La spettacolarizzazione del male è una tecnica sistematicamente usata dai gruppi terroristici. Atti atroci, compiuti contro civili inermi, ripresi e fatti circolare come trofei. Con un obiettivo chiaro: lo sfregio del corpo dell’altro come modo non solo per creare un discrimine netto tra l’amico e il nemico, tra chi sta di qua e chi sta di là, ma per umiliare e annichilire chi sta dall’altra parte.
Moltiplicare l’impatto della violenza attraverso il sistema dei media che – dalle televisioni ai social, come è accaduto anche per l’attentatore di Bruxelles con il suo video inneggiante l’Isis – fanno da cassa di risonanza, sfruttando l’ondata emotiva e lo sdegno generati da atti così scioccanti è un modo per allargare l’identificazione attorno a una causa comune, ma anche per radicalizzare il conflitto, qualsiasi conflitto, allontanando qualunque possibilità di mediazione e negoziazione. Da un lato si sfrutta la propaganda politica delle autocrazie amiche, gestita attraverso i media tradizionali (giornali e tv) e dall’altro si amplificano le azioni, tramite la proliferazione incontrollata delle fake news e dei commenti senza filtro rilanciati dai social. Il tutto nell’ipotesi che la spettacolarizzazione della violenza possa costruire il collante per l’identità di un nuovo popolo che dovrebbe ritrovarsi nella volontà di lottare contro “l’oppressore”. Una tecnica che ha trovato nell’attacco della Torri Gemelle dell’11 settembre 2001 il suo apice di crudeltà e spettacolarità.

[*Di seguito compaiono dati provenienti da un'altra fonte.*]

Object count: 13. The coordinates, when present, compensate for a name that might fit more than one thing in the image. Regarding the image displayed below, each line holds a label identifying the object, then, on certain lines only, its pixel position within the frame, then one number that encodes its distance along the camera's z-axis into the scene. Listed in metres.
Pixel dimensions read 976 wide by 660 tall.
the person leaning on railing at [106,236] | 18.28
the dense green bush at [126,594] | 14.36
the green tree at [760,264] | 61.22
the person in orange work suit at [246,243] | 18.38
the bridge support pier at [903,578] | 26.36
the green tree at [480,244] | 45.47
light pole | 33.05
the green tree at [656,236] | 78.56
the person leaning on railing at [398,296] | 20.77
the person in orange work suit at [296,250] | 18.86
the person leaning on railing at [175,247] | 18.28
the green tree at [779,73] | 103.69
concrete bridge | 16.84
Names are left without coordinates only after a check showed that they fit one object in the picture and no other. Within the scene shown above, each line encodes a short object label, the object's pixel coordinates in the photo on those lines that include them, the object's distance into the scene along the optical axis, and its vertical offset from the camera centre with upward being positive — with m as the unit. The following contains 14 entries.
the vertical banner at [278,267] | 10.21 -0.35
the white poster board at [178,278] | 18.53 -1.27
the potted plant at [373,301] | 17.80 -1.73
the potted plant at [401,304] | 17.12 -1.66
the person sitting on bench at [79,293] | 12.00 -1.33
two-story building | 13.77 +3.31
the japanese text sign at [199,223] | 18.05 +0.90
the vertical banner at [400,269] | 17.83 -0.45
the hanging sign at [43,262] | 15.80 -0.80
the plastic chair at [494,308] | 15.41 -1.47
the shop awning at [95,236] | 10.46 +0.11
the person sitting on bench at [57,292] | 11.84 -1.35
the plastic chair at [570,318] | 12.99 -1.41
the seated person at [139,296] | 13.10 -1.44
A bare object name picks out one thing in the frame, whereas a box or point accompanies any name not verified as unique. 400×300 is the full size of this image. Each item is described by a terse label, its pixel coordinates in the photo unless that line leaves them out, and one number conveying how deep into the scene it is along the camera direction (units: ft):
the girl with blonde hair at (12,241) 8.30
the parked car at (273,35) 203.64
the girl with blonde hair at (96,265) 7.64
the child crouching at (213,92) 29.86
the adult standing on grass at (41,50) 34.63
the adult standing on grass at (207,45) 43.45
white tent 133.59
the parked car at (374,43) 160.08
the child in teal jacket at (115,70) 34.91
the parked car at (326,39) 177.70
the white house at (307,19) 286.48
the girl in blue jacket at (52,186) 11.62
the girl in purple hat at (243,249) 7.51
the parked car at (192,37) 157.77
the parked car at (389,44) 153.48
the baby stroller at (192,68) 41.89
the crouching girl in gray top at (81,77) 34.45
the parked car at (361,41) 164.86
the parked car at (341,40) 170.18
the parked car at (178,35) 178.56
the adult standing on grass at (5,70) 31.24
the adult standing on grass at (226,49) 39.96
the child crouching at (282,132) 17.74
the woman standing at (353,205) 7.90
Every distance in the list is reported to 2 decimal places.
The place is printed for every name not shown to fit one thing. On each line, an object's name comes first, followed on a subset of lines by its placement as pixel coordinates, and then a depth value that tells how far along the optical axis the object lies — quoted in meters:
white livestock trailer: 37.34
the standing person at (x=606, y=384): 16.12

Il calcolo però è sempre sbagliato. Mostrare il male in modo esplicito suscita sgomento e indignazione. Il male non si regge da solo, ma ha sempre bisogno di nascondersi dietro una qualche giustificazione di bene. Quando mostra il suo vero volto – brutale e disumano – esso non può che suscitare un profondo senso di rifiuto. Sono ormai innumerevoli i casi in cui questa strategia si è rivelata fallimentare proprio per chi l’ha pensata. La violenza mostrata si ritorce regolarmente contro chi l’ha compiuta.

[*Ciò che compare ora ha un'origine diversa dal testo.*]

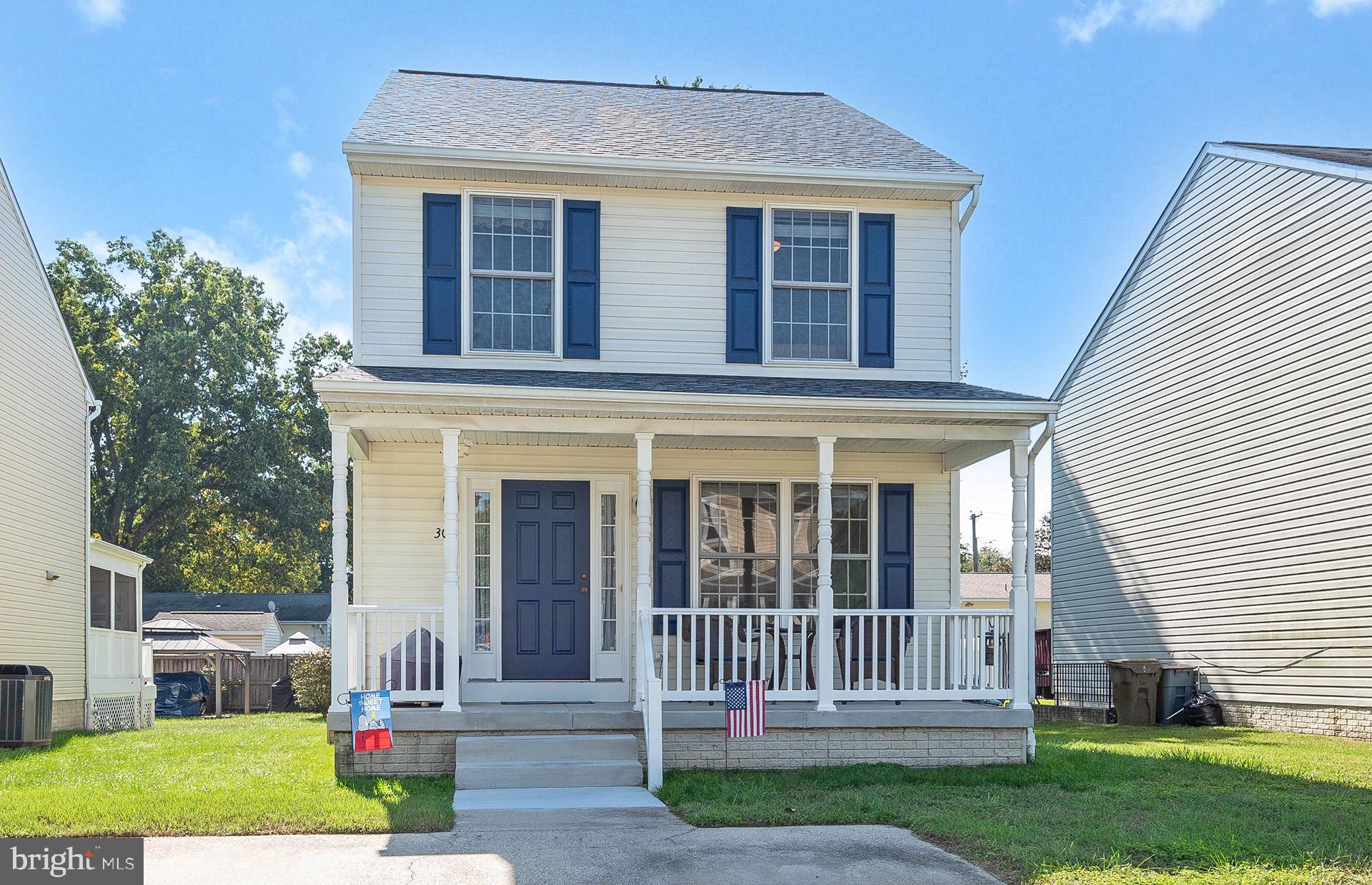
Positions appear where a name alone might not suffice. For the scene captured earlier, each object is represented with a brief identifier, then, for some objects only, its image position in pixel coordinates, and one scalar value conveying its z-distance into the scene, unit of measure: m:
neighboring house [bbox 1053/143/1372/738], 13.86
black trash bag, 16.00
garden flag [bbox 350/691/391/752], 8.83
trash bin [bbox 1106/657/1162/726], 16.45
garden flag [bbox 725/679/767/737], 9.34
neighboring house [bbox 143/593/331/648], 31.98
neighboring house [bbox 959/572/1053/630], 32.75
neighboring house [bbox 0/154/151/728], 14.80
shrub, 19.70
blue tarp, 23.44
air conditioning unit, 12.86
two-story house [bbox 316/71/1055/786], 10.07
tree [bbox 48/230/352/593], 31.12
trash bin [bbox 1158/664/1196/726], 16.39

Così il barbaro attacco e le azioni di pura crudeltà che sono state compiute dagli uomini di Hamas non giovano affatto alla causa palestinese. Al contrario la indeboliscono, minando i pur fragili percorsi di pace che si è cercato di tenere aperti in questi ultimi anni. E a cui, prima o poi, si dovrà tornare.
Colpito al cuore, adesso Israele – comprensibilmente sotto choc – risponde. Ma c’è da continuare a sperare che la risposta di Israele non si faccia trascinare, come ha scritto anche Edith Bruck – ebrea deportata a Auschwitz e Dachau – nel gorgo della vendetta. La più arcaica delle leggi, quella del taglione, non serve per risolvere i problemi intricati che abbiamo davanti. Al contrario, la sua cecità finisce per rimescolare i torti e le ragioni, in un girone infernale su cui rischia di avvitarsi l’intero pianeta. È la storia che ci insegna che non è questa la via per rendere onore ai tanti ragazzi che sono stati trucidati dall’attacco di Hamas; né tanto meno per risolvere quell’intrico ormai secolare che strozza e avvelena queste terre.

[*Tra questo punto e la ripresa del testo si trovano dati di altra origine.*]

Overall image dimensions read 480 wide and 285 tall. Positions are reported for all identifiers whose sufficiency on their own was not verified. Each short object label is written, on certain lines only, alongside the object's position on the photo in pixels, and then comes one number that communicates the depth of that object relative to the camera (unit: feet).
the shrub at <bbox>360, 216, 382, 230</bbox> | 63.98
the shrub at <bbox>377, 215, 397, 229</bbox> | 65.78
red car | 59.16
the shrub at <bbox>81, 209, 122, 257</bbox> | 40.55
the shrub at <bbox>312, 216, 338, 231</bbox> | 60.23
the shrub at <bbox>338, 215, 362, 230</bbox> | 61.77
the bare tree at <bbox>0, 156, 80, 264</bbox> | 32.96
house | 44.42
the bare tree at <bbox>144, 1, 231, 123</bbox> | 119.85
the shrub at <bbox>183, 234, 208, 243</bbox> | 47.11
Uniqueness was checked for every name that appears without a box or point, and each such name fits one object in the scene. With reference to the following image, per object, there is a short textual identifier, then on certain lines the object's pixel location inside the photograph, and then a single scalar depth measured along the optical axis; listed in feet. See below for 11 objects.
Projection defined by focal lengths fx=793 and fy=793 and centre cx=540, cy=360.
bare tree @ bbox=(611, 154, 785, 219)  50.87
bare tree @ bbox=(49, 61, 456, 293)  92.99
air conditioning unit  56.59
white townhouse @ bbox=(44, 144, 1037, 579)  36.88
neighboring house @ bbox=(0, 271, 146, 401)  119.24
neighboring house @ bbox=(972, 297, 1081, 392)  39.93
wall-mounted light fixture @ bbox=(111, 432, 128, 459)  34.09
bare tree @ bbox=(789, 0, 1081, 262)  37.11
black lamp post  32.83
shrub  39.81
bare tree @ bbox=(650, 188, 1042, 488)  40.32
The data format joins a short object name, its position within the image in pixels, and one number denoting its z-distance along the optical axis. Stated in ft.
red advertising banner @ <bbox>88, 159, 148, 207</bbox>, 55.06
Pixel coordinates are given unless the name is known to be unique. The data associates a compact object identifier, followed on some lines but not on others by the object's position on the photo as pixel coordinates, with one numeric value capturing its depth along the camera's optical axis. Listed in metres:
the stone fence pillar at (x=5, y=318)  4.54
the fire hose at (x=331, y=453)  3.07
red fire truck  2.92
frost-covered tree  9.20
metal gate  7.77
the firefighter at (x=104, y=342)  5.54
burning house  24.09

Il punto è un altro. L’attacco di Putin in Ucraina è stato sferrato nel momento in cui gli Stati Uniti avevano abbandonato senza gloria l’Afghanistan. Israele è stato attaccato in un momento di profonda divisione interna. E tutto questo accade quando in giro per il mondo si rafforza la convinzione che il progetto perseguito negli ultimi decenni – andato sotto il nome di globalizzazione – è ormai fallito. E dalle sue rovine sgorgano ora fiotti di odio che rischiano di trascinare il mondo in una spirale distruttiva di cui non si riesce a vedere la fine.
Serve un’altra idea di mondo che non sia quella che oggi si fa strada da tutte le parti, e cioè che le controversie possono essere risolte dallo scontro armato. Dalla guerra. È questo che vogliono i terroristi e i dittatori, da sempre: trascinare con i loro disegni criminali il mondo intero nella spirale bellica.
Creare caos, distruggere la legalità, suscitare inimicizie, cancellare l’umanità. Il punto solido di resistenza che va cercato sta tra la capacità di non accettare il dilagare della violenza – e quindi respingere questi atti illegali, immorali e inumami – e il riconoscimento della necessità di trovare soluzioni che finora sono mancate per i tanti focolai di tensione che ci sono in giro per il mondo.
Questa capacità spetta alla politica, che è chiamata in causa per immaginare soluzioni laddove fino ad adesso abbiamo fallito. «La politica è l’arte dell’impossibile», diceva Vaclav Havel. E oggi più che mai ne abbiamo bisogno.